In Philly: British leader May warms to Trump as she quits Europe

APTOPIX Britain Brexit
Britain's Prime Minister Theresa May delivers a speech on leaving the European Union at Lancaster House in London on Jan. 17

What will British Prime Minister Theresa May tell President Trump and Republicans in Congress when she visits them in Philadelphia and Washington this week? She doesn't plan to take questions from us "regional press," the British Embassy in Washington told me. They sent this statement:

May "is expected to be the first world leader to hold face to face talks with President Trump" when she meets him in the Oval Office Friday. "This will primarily be an opportunity to get to know one another and to establish the basis for a productive working relationship." They'll talk about "the most pressing global issues, notably tackling terrorism, Syria, relations with Russia and cooperation in NATO."  

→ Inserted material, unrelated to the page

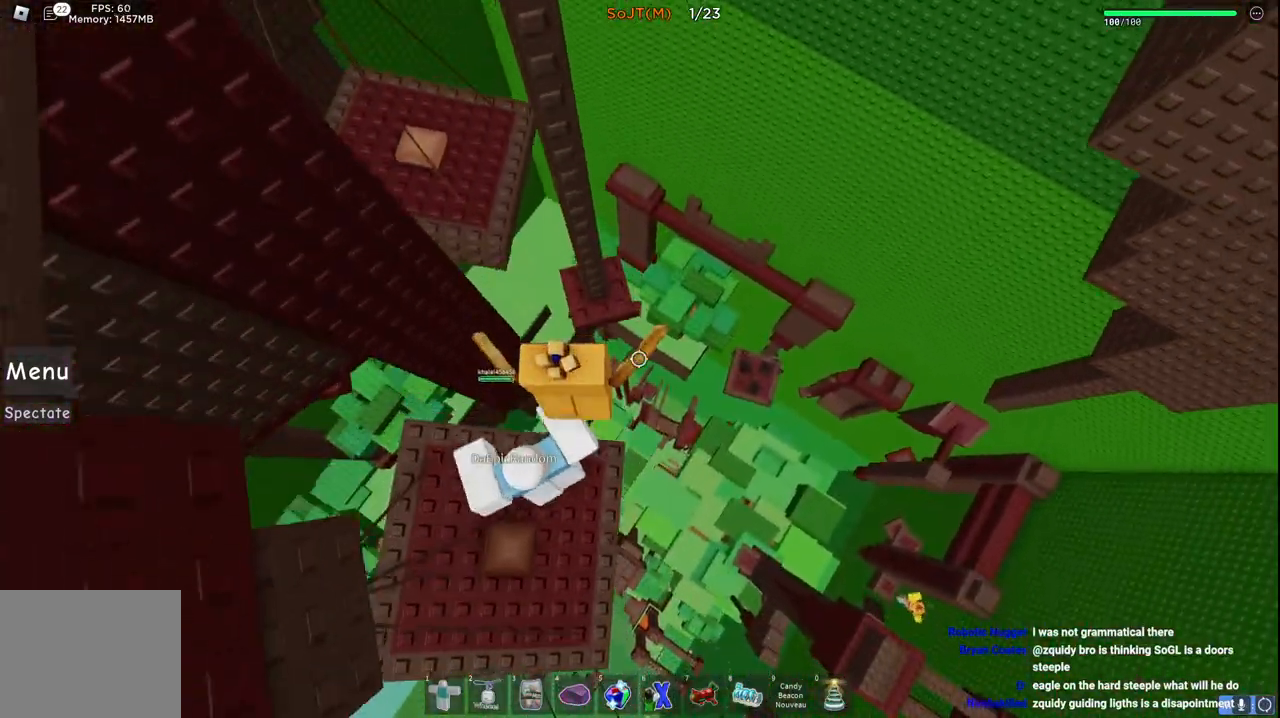
{"keys": ["d", "space", "w"], "events": [[67, "w", "up"], [167, "d", "down"], [183, "w", "down"], [467, "space", "down"]]}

The two leaders "will also discuss how we can deepen our already huge economic and commercial relationship to the benefit of both of our countries, including our shared ambition to sign a U.K.-US trade deal once the U.K. has left the EU." American capital "is the single biggest source of inward investment to the U.K.."

Since May wants "strong links" with Washington as she pulls away from the European government in Brussels, she "has also been invited to become the first serving head of state or government outside the U.S. to address the annual congressional Republican retreat, when it gathers for its 30th anniversary in Philadelphia on Thursday," where GOP members will gather to talk 2017 priorities.

May's appearance "will provide a platform for the [Prime Minister] to set out how we want to advance the special relationship in the coming years and work together on a number of shared challenges."

Like what? I asked. NATO? Trade? The British referred me to last weekend's May interview with the BBC's Andrew Marr. Highlights from that transcript:

BBC: [President Trump] has called NATO obsolete. 
May: No, he has shown also – I’ve spoken to him about NATO. NATO is very important. NATO has been the bulwark of our security here in Europe and we work together in NATO. We’ve both made the point before about contributions being made by countries. The United Kingdom is spending 2% of its GDP on defence. I believe that’s important. 


BBC: Do you agree with what he said about other NATO countries not paying their way?
May: Well, there are other NATO countries that are also paying 2% of their GDP on defence, and others that are working towards to doing that. What is important is that we recognise the value of NATO – which [Trump] does. The value of NATO as an organisation that is helping us to defend Europe and defend the interests of all of those allies who are in NATO. 

BBC: Now, post-Brexit we need a good free trade deal from Donald Trump, and yet this is the most protectionist president America has had for a very, very long time. You were lauding free trade at Davos in Switzerland, the Chinese talk about free trade. Donald Trump wants to tear up free trade agreements and he’s said, ‘Buy American, hire American.’ How is this going to be a man that we can do a good deal with? 
May: Well, he’s also – he and people around him have also spoken about the importance of a trade arrangement with the United Kingdom, and that that is something that they’re looking to talk to us about at an early stage, and I would expect to be able to talk to him about that alongside the other issues I’ll be discussing with him when I’m in Washington. I think free trade is important around the world. I believe globalisation is important. I believe this does bring economic benefits to our countries. But we do need to make sure, as I said in Davos this week, that those economic benefits, that prosperity, is spread across the whole of the U.K.  

The British American Business Council of Greater Philadelphia, which is cheering May's visit, sends this data about U.K.-U.S. trade. it shows Pennsylvania ran a sharp trade deficit, importing far more from the U.K. than it exports, but the gap has been closing in recent years:

• The U.K. is the third-largest market in the world behind Canada and Mexico, respectively, for Pennsylvania exports.  5.9% of Pennsylvania exports go to the U.K. 

Top Exports from Pennsylvania to the U.K. include: chemicals $801 million; transportation equipment $466 million; primary metals $195 million; and machinery, except electrical $171 million. 

Pennsylvania exports to the U.K. rose to $2.3 billion in 2015, up from $1.8 billion in 2014, and $1.5 billion in 2013.

• The U.K. is the 8th largest source of imports into Pennsylvania.  3.2% of Pennsylvania imports come from the U.K.. 

Pennsylvania imports from the U.K. have been relatively steady for the past three years: $2.5 billion in 2015; $2.6 billion 2014; and $2.4 billion in 2013.